··· Text for analysis
- 2024 map defined in 2023 Wisc. Act 94 2022 map defined in Johnson v. Wisconsin Elections Commission 2011 map was defined in 2011 Wisc. Act 43 composed of Assembly districts 91, 92, and 93
- Senator:
|  | Jeff Smith D–Eau Claire |
since January 7, 2019 (7 years, 51 days)
- Demographics: 90.31% White 1.51% Black 2.14% Hispanic 3.68% Asian 1.62% Native American 0.12% Hawaiian/Pacific Islander
- Population (2020) • Voting age: 178,440 140,901
- Website: Official website
- Notes: Western Wisconsin

= Wisconsin's 31st Senate district =

American legislative district in western Wisconsin

The 31st Senate district of Wisconsin is one of 33 districts in the Wisconsin Senate. Located in western Wisconsin, the district comprises all of Eau Claire County, southeast Dunn County, and parts of southern Chippewa County and northern Trempealeau County. It includes the cities of Eau Claire, Chippewa Falls, and Menomonie.

==Current elected officials==
Jeff Smith is the senator representing the 31st district. He was first elected in 2018 general election. He previously served in the Wisconsin State Assembly from 2007 through 2011.
······
··· Data section
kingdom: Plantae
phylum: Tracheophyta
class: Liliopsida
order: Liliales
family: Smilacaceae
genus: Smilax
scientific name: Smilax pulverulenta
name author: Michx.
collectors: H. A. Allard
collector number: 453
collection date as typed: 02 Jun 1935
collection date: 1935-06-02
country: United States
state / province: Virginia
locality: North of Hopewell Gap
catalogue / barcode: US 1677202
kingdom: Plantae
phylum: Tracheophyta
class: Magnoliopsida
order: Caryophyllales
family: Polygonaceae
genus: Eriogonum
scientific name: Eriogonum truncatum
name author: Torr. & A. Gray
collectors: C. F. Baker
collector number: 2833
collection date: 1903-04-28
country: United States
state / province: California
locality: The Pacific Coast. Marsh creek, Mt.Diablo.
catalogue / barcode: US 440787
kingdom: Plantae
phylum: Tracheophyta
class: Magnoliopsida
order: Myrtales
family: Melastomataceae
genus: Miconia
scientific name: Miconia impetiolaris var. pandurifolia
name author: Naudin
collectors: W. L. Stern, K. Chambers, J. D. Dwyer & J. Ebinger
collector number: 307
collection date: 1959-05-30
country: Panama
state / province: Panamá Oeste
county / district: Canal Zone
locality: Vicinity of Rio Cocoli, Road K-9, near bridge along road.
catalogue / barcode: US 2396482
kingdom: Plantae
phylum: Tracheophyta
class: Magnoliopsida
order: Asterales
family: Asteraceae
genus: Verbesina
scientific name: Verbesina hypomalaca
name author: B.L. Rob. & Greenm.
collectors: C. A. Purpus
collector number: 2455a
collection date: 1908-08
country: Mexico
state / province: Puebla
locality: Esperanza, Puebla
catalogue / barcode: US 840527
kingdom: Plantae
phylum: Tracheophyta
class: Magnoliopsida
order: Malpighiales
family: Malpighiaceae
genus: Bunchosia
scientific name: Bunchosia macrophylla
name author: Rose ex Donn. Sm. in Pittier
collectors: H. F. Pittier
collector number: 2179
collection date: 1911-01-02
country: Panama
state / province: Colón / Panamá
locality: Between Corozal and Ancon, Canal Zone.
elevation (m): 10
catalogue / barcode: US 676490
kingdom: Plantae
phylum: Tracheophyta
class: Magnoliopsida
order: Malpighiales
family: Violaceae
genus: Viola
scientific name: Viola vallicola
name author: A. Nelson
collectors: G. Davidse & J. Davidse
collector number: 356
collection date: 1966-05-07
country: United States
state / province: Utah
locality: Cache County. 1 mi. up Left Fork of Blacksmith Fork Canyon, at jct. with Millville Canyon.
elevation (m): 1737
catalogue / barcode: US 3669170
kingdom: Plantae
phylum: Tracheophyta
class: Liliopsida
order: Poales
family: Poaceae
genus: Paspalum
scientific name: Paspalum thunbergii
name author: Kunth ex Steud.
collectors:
······
▶ **What you need to do**: Please update the passage of the article on Wisconsin's 31st Senate district that opens with "The 31st Senate" and closes with "Falls, and Menomonie.", replacing "western Wisconsin" with "west-central Wisconsin". The records have nothing to do with this.

▶ **Output for this task**:
The 31st Senate district of Wisconsin is one of 33 districts in the Wisconsin Senate. Located in west-central Wisconsin, the district comprises all of Eau Claire County, southeast Dunn County, and parts of southern Chippewa County and northern Trempealeau County. It includes the cities of Eau Claire, Chippewa Falls, and Menomonie.